Here it is given that all the resistors which are connected in the circuit are of the same resistance. Hence
$\Rightarrow {R_0} = {R_1} = {R_2} = {R_3} = {R_4} = {R_5} = {R_6} = {R_7} = {R_8}$
Now according to ohm's law
$\Rightarrow {i_6}{R_6} = {i_7}\left( {{R_7} + X} \right)$
As given that the current through the ${i_7} = 1mA$, and taking $X = {R_7} = {R_6} = k$
$\Rightarrow {i_6}{R_6} = \left( {{R_7} + X} \right)$
$\Rightarrow {i_6}k = 2k$
Hence the current obtained through ${i_6} = 2\;mA$.
Now applying Kirchoff's junction law
$\Rightarrow {i_5} = {i_6} + {i_7}$
$\Rightarrow {i_5} = 3\;mA$
Now as we can see that resistance ${R_7}$ and $X$ are in series then it is given as shown

Now their equivalent resistance is parallel to the ${R_6}$, hence now again using ohms law
$\Rightarrow {i_4}{R_4} = {i_5}\left( {{R_5} + \dfrac{{2R}}{3}} \right)$
Substituting that ${R_4} = {R_5} = R$
$\Rightarrow {i_4}R = 3 \times \left( {R + \dfrac{{2R}}{3}} \right)$
Now the current through the resistance ${R_5}$ is given as
$\Rightarrow {i_4}R = 3 \times \left( {\dfrac{{5R}}{3}} \right)$
$\Rightarrow {i_4} = 5\;mA$
Now again apply Kirchoff junction law we get
$\Rightarrow {i_3} = {i_4} + {i_5}$
$\Rightarrow {i_3} = 8\;mA$
Now we can see that ${R_5}$ and $\dfrac{{2R}}{3}$ are in series connection and their equivalent resistance obtained is parallel to the ${R_4}$, hence overall equivalent resistance is given as $\dfrac{{5R}}{8}$

Now according to ohm's law
$\Rightarrow {i_2}{R_2} = {i_3}\left( {{R_4} + \dfrac{{5R}}{8}} \right)$
Substituting that ${R_2} = {R_3} = R$
$\Rightarrow {i_2}R = 8\left( {R + \dfrac{{5R}}{8}} \right)$
Now the current through the resistance ${R_2}$ is given as
$\Rightarrow {i_2}R = 8 \times \left( {\dfrac{{13R}}{8}} \right)$
$\Rightarrow {i_2} = 13\;mA$
Now again apply Kirchoff junction law we get
$\Rightarrow {i_1} = {i_2} + {i_3}$
$\Rightarrow {i_1} = 21\;mA$
Now the resistance ${R_3}$ and $\dfrac{{5R}}{8}$ are in series and the resistance ${R_2}$and equivalent resistance are parallel, hence its overall equivalence resistance of the circuit is given as $\dfrac{{13R}}{{21}}$.

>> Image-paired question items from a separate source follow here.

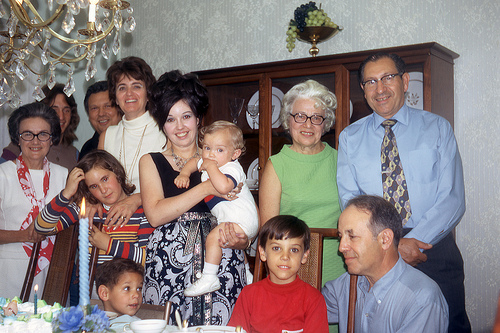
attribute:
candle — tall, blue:
[68, 188, 107, 329]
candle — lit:
[65, 196, 129, 297]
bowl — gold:
[293, 22, 340, 54]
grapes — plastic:
[305, 7, 338, 32]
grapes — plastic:
[291, 0, 316, 32]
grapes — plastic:
[281, 21, 298, 51]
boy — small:
[226, 215, 328, 329]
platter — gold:
[293, 26, 339, 57]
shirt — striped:
[246, 260, 330, 328]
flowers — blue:
[49, 300, 114, 330]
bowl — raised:
[294, 29, 339, 56]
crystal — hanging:
[121, 13, 134, 33]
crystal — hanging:
[97, 41, 111, 60]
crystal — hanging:
[83, 59, 91, 81]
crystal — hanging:
[59, 75, 75, 96]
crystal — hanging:
[15, 60, 27, 80]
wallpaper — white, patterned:
[121, 2, 496, 331]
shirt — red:
[224, 274, 329, 329]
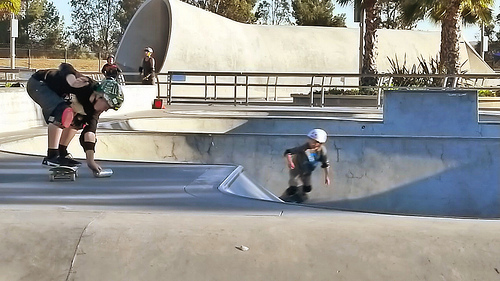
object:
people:
[137, 45, 155, 84]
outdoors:
[0, 1, 495, 279]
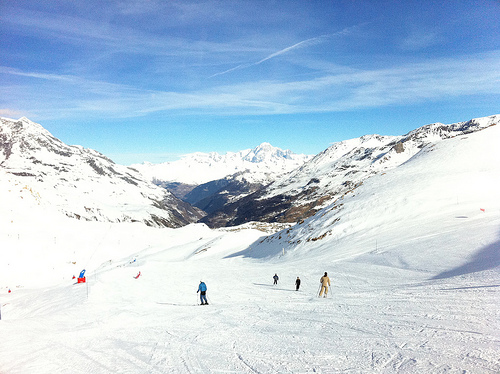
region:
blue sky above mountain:
[158, 98, 445, 208]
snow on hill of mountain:
[358, 199, 497, 302]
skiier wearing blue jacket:
[176, 275, 229, 334]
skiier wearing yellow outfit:
[312, 260, 369, 317]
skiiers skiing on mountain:
[36, 238, 410, 325]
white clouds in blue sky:
[97, 26, 384, 126]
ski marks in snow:
[358, 288, 490, 372]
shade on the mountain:
[153, 174, 292, 229]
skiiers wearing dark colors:
[257, 266, 311, 322]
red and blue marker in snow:
[53, 251, 122, 287]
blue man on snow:
[172, 275, 227, 312]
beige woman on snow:
[304, 249, 341, 296]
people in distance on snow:
[249, 242, 307, 295]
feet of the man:
[198, 297, 214, 310]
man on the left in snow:
[63, 252, 114, 294]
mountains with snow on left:
[14, 106, 258, 260]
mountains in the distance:
[204, 105, 370, 222]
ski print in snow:
[230, 285, 298, 372]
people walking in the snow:
[45, 227, 380, 329]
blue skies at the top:
[82, 59, 392, 149]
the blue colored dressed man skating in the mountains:
[182, 266, 214, 315]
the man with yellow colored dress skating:
[311, 269, 346, 310]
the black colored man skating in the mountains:
[284, 270, 311, 301]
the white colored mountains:
[361, 172, 433, 272]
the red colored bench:
[67, 261, 94, 289]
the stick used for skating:
[312, 282, 322, 291]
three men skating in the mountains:
[263, 258, 343, 305]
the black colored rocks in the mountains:
[196, 186, 287, 238]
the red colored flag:
[120, 265, 164, 286]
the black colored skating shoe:
[196, 298, 212, 308]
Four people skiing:
[179, 264, 342, 301]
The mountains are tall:
[1, 113, 497, 248]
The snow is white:
[146, 282, 496, 366]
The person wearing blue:
[196, 279, 216, 310]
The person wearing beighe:
[316, 272, 338, 295]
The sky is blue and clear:
[61, 35, 373, 137]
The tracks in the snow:
[183, 328, 495, 372]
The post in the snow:
[82, 280, 92, 310]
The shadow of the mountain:
[223, 220, 313, 256]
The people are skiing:
[194, 265, 350, 320]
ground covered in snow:
[430, 154, 498, 196]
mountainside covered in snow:
[0, 122, 102, 229]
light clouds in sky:
[224, 69, 431, 116]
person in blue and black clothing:
[189, 271, 219, 312]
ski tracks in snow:
[371, 336, 440, 373]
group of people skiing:
[264, 266, 356, 308]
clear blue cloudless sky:
[389, 2, 425, 27]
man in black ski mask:
[318, 268, 332, 275]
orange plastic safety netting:
[126, 265, 153, 282]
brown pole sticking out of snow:
[82, 281, 92, 298]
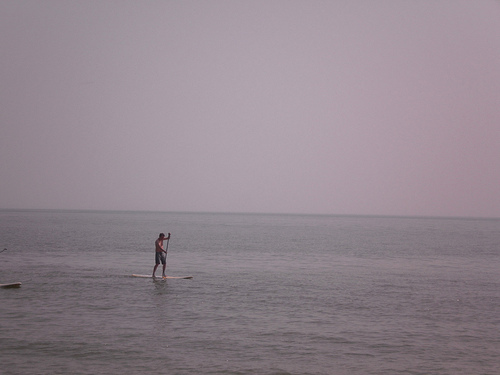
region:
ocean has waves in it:
[2, 191, 495, 373]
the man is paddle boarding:
[141, 226, 202, 296]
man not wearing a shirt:
[141, 223, 198, 293]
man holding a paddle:
[131, 211, 200, 293]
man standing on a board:
[128, 228, 195, 284]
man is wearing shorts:
[136, 242, 173, 275]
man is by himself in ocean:
[137, 220, 200, 289]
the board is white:
[122, 258, 209, 295]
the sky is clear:
[0, 1, 467, 219]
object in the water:
[2, 271, 27, 304]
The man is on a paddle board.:
[128, 228, 197, 285]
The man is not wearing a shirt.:
[131, 231, 196, 282]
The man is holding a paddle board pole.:
[133, 225, 193, 284]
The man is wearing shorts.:
[126, 227, 194, 293]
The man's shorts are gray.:
[131, 232, 193, 285]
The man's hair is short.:
[127, 230, 198, 285]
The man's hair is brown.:
[133, 233, 194, 285]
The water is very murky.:
[270, 317, 382, 368]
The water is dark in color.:
[301, 308, 375, 353]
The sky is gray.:
[316, 146, 400, 205]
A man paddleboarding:
[128, 223, 205, 292]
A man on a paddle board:
[122, 227, 202, 296]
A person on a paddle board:
[130, 231, 202, 291]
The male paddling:
[125, 221, 197, 291]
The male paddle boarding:
[125, 231, 202, 281]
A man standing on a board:
[125, 222, 208, 287]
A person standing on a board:
[130, 229, 204, 289]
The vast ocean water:
[272, 218, 499, 360]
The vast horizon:
[8, 194, 497, 239]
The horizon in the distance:
[2, 196, 497, 239]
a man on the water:
[120, 226, 234, 319]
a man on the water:
[100, 200, 193, 302]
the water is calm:
[260, 235, 365, 334]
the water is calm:
[283, 230, 358, 285]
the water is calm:
[198, 290, 286, 345]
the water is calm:
[49, 304, 204, 368]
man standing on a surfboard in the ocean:
[125, 220, 202, 292]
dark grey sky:
[139, 52, 344, 139]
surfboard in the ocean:
[124, 268, 196, 285]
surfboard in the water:
[121, 269, 195, 287]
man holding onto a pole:
[148, 228, 179, 279]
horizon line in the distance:
[276, 200, 411, 234]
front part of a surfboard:
[2, 272, 24, 293]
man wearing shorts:
[146, 228, 173, 276]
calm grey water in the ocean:
[299, 233, 421, 307]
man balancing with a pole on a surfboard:
[145, 214, 196, 286]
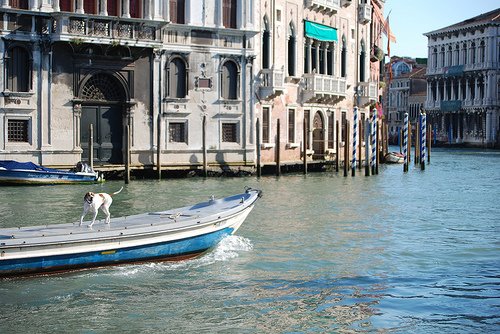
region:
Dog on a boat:
[74, 185, 126, 239]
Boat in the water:
[3, 178, 267, 274]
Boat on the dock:
[1, 155, 104, 185]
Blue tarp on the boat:
[1, 158, 68, 175]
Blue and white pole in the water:
[368, 108, 377, 176]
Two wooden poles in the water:
[256, 120, 283, 180]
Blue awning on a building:
[303, 18, 341, 44]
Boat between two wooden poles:
[383, 150, 412, 170]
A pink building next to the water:
[258, 0, 369, 182]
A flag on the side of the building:
[371, 10, 396, 57]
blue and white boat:
[0, 186, 261, 277]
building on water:
[2, 0, 392, 170]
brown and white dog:
[81, 191, 115, 222]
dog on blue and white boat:
[78, 192, 116, 219]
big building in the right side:
[425, 16, 497, 147]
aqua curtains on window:
[305, 22, 343, 39]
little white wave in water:
[114, 232, 251, 273]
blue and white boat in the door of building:
[0, 159, 105, 183]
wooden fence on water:
[268, 102, 429, 190]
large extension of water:
[1, 136, 498, 330]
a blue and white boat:
[16, 169, 256, 273]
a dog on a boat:
[73, 178, 128, 233]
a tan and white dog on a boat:
[77, 181, 128, 231]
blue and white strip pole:
[347, 105, 360, 172]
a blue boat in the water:
[2, 158, 105, 190]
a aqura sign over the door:
[307, 21, 339, 44]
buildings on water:
[0, 3, 405, 183]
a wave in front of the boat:
[159, 231, 272, 277]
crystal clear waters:
[335, 171, 497, 310]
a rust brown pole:
[341, 119, 353, 179]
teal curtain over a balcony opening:
[303, 15, 339, 45]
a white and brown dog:
[79, 183, 128, 224]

Now again according to ohm's law
$\Rightarrow {i_0}{R_0} = {i_1}\left( {R + \dfrac{{13R}}{{21}}} \right)$
$\Rightarrow {i_0}R = 21\left( {R + \dfrac{{13R}}{{21}}} \right)$
$\Rightarrow {i_0} = 34\;mA$
Now we have total current flowing in the circuit as
$\Rightarrow {i_T} = {i_0} + i$
$\Rightarrow {i_T} = 34 + 21$
$\therefore {i_T} = 55\;mA$
Now we have to evaluate the potential difference across the given ends $P\;Q$ as
$\Rightarrow {V_{PQ}} = {i_0}R$
$\Rightarrow {V_{PQ}} = 34 \times 10 \times 10 \times 1$
$\therefore {V_{PQ}} = 34\;V$
Hence, option (D) is the correct option.

Note: Here, in this question we have used Kirchhoff’s junction law. It should be noted that if the current is coming towards the junction then we have to consider the current as positive while if currents are distributing and going from the junction then we have to consider the negative sign.